So I went online. Googling "free tarot" brought me to site after site where at the click of the button, my reading was spread out before me. Love readings, Celtic crosses, goddess decks and Rider decks beckoning me with their absolute insight into my inner psyche. The swords keep haunting me, telling me that all is struggle and love is frought which is mostly pissing me off. Why can't you give me shiny cups brimming over with promise rather than your heavy dead staffs?
Do I think there is magic at play here? Is there some force in the universe that can see all my mistakes and insecurities and can lead me to an enlightened and virtuous path? No. Instead it is my reaction to the cards that I am iterested in. Each time that card telling me I have to make choices comes up I groan. No more choices please. I wouldn't be consulting you if I truly wanted to make any. These days I feel innundated by choice. Should I stay in school? Am I allowed to rest? Chala bread or whole wheat? Love or independence?
The thing is when I think of these binaries. These "either/or's" , I realize they are not real choices. Choice implies one and the exclusion of the other, but in all the ones facing me, I cannot exclude. Maybe this is why I keep going to the cards. In some way I am striving to include all possibilies. I am trying to combine options. I am trying to mix white flour with whole wheat. Is this a recipe for disaster? Let me turn a card and find out..
(readers note.. this it the actual card and reading I got the moment I finished writing this
Your card is "Death"
+===+
Summarize the passage about online tarot readings in two sentences.

_Given information_.
+===+
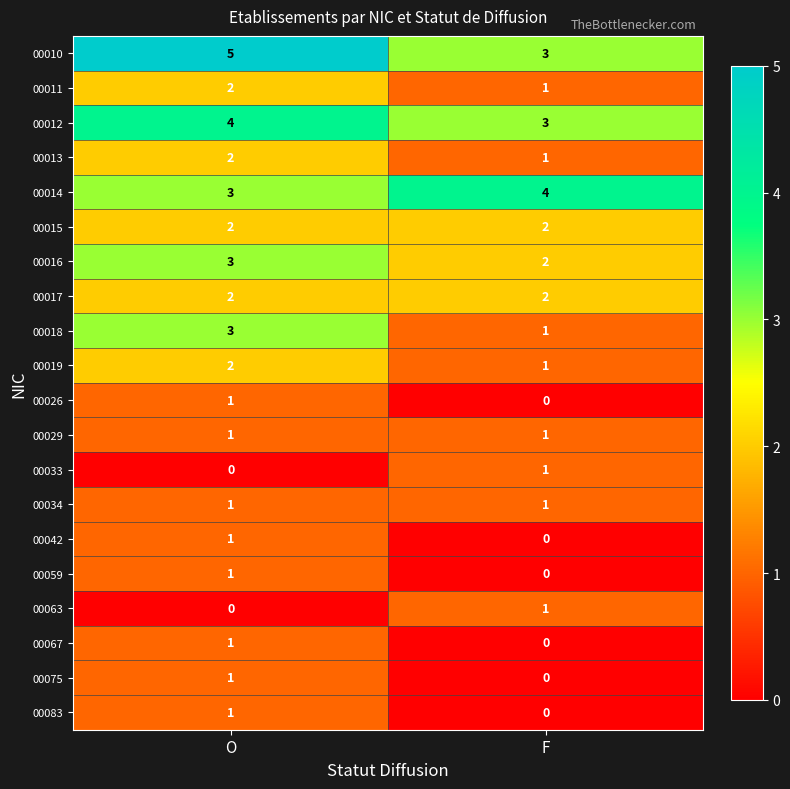

What is the difference between the highest and lowest values at F?

4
+===+
_Answer box_.
The writer turns to free tarot readings online, is irritated that the swords keep appearing, and groans whenever the card about making choices comes up, since daily life already feels flooded with choices. Realizing that these either/or decisions are not real choices because none of the options can be excluded, the writer suspects that the cards are a way to include and combine all possibilities, then draws a card and gets "Death."